• _Document source_
··········

Je me suis trompé : j’avais exclu un coup d’Etat d’Emmanuel Macron après la lourde défaite que tout le monde attendait, et qui s’est produite : « Peut-il nommer Jordan Bardella ou quelque autre leader du RN comme Premier Ministre ? […] Peut-il dissoudre l’Assemblée à chaud ? Le risque serait insensé. Donc, le coup d’Etat d’Emmanuel Macron sera de ne rien faire.
Seuls quelques initiés pouvaient donc savoir qu’il y aurait dissolution, car nul à l’Elysée ne doutait de l’ampleur du désastre annoncé par les sondages.
Mais quelle est la raison pour laquelle ils avaient déjà prévu la dissolution ?
Causes incertaines
J’ose avec impertinence avancer une première cause. Elle est ahurissante, mais réaliste : Emmanuel Macron se prend pour De Gaulle. Le mimétisme est certain : après le discours de Bayeux de vendredi dernier [1] on comprenait la démarche intellectuelle de notre actuel Président : De Gaulle a sauvé la France en ressuscitant l’Etat et la souveraineté politique de notre pays, et ce faisant il recrée l’unité nationale cassée par le gouvernement de Vichy et il rappelle que l’Europe ne peut exister sans la France.
Le mémoriel devient l’actuel : rappeler le débarquement c’est rappeler le rôle que la France a pu jouer dans la reconquête de la liberté. Cette assimilation est étayée par le tour de France qu’Emmanuel Macron a organisé pour honorer les héros de la Résistance (car il y a eu en effet d’authentiques résistants qui ont réalisé d’authentiques exploits et qui les ont payés de leur vie ou de leur déportation). Néanmoins le mémoriel s’est retrouvé dans les discours de Macron avec le sens de la poésie et du théâtre qu’on lui connaît : De Gaulle savait aussi avoir des formules miraculeuses : « Je vous ai compris » ou « Un quarteron de généraux à la retraite ».
Une fois évoquée cette cause mémorielle, en restent d’autres, qui ont été avancées dans les commentaires. La première est la mise en évidence de l’impuissance du Rassemblement National : lui donner à gouverner la France alors que le pays est engagé dans des défis insurmontables. De la Nouvelle Zélande à la guerre nucléaire en passant par l’Ukraine, la bande de Gaza, les relations avec Netanyahou, la décote financière qui coûte quelques centaines de milliards, l’hostilité à la loi sur l’euthanasie, sur la réforme des indemnisations du chômage, sur les manifestations des radicaux écologistes et des radicaux islamistes,, et enfin les craintes et les coûts engendrés par les Jeux Olympiques : voilà de quoi tester Jordan Bardella et ses alliés, et se débarrasser enfin de l’hypothèque Le Pen et de ce parti qui est ” hors de l’arc républicain”.

··········

• _Extrait de données_

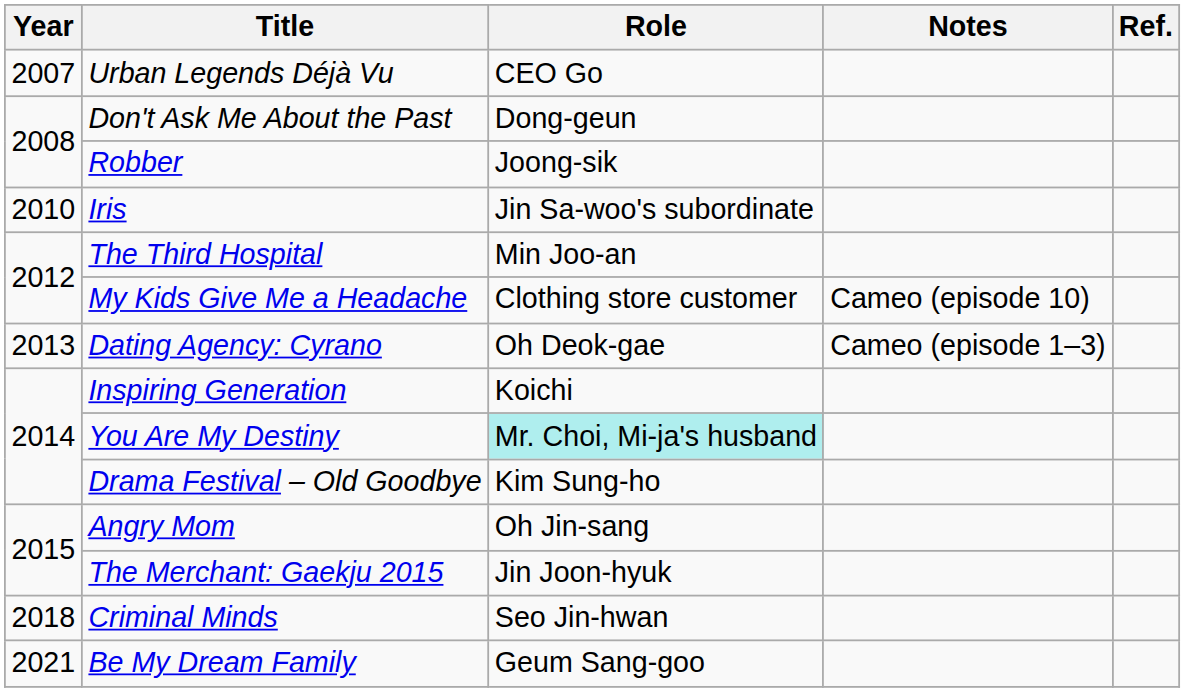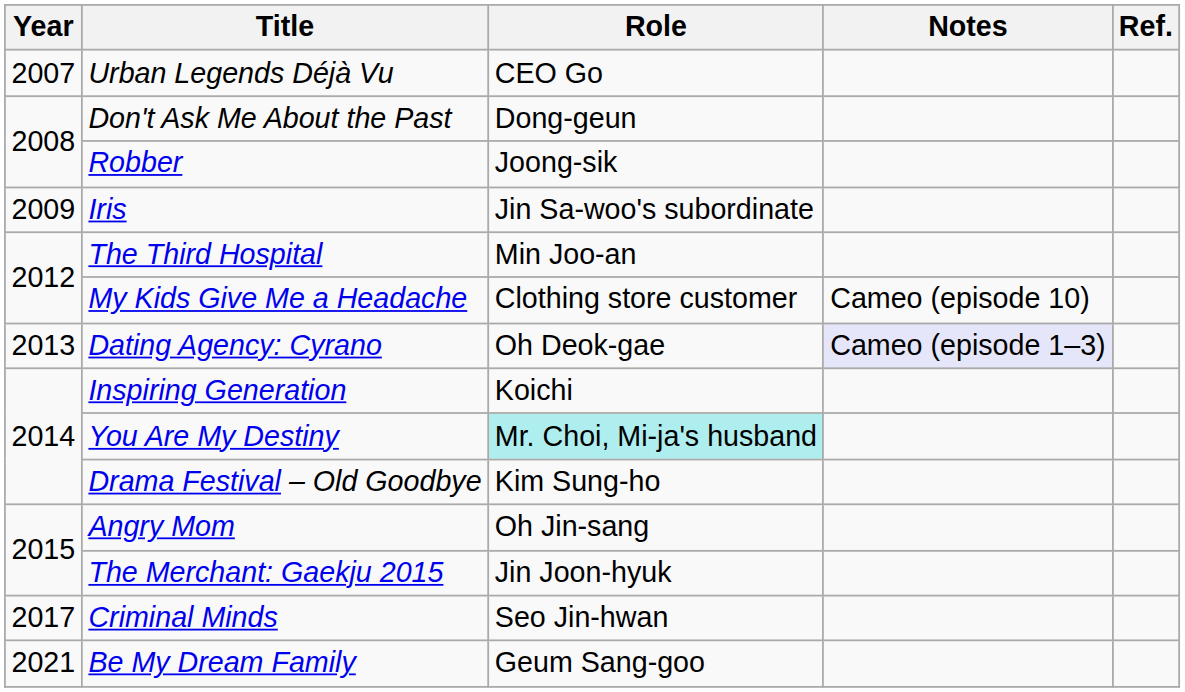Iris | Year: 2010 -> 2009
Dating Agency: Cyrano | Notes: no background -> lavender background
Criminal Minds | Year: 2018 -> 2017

··········

• _Travail demandé_
1/ Réécrivez le passage du document source allant de « Je me suis trompé » jusqu'à « par les sondages. », en substituant « enquêtes d'opinion » à « sondages ».
2/ Rendez en anglais cette phrase du document source : « Seuls quelques initiés pouvaient donc savoir qu’il y aurait dissolution, car nul à l’Elysée ne doutait de l’ampleur du désastre annoncé par les sondages. »
Le matériau présenté ci-dessus n'a aucun rapport avec le document source.

• _Corrigé de l'exercice_
1/
Je me suis trompé : j’avais exclu un coup d’Etat d’Emmanuel Macron après la lourde défaite que tout le monde attendait, et qui s’est produite : « Peut-il nommer Jordan Bardella ou quelque autre leader du RN comme Premier Ministre ? […] Peut-il dissoudre l’Assemblée à chaud ? Le risque serait insensé. Donc, le coup d’Etat d’Emmanuel Macron sera de ne rien faire.
Seuls quelques initiés pouvaient donc savoir qu’il y aurait dissolution, car nul à l’Elysée ne doutait de l’ampleur du désastre annoncé par les enquêtes d'opinion.

2/ Only a few insiders could therefore have known that there would be a dissolution, because no one at the Elysée doubted the scale of the disaster forecast by the polls.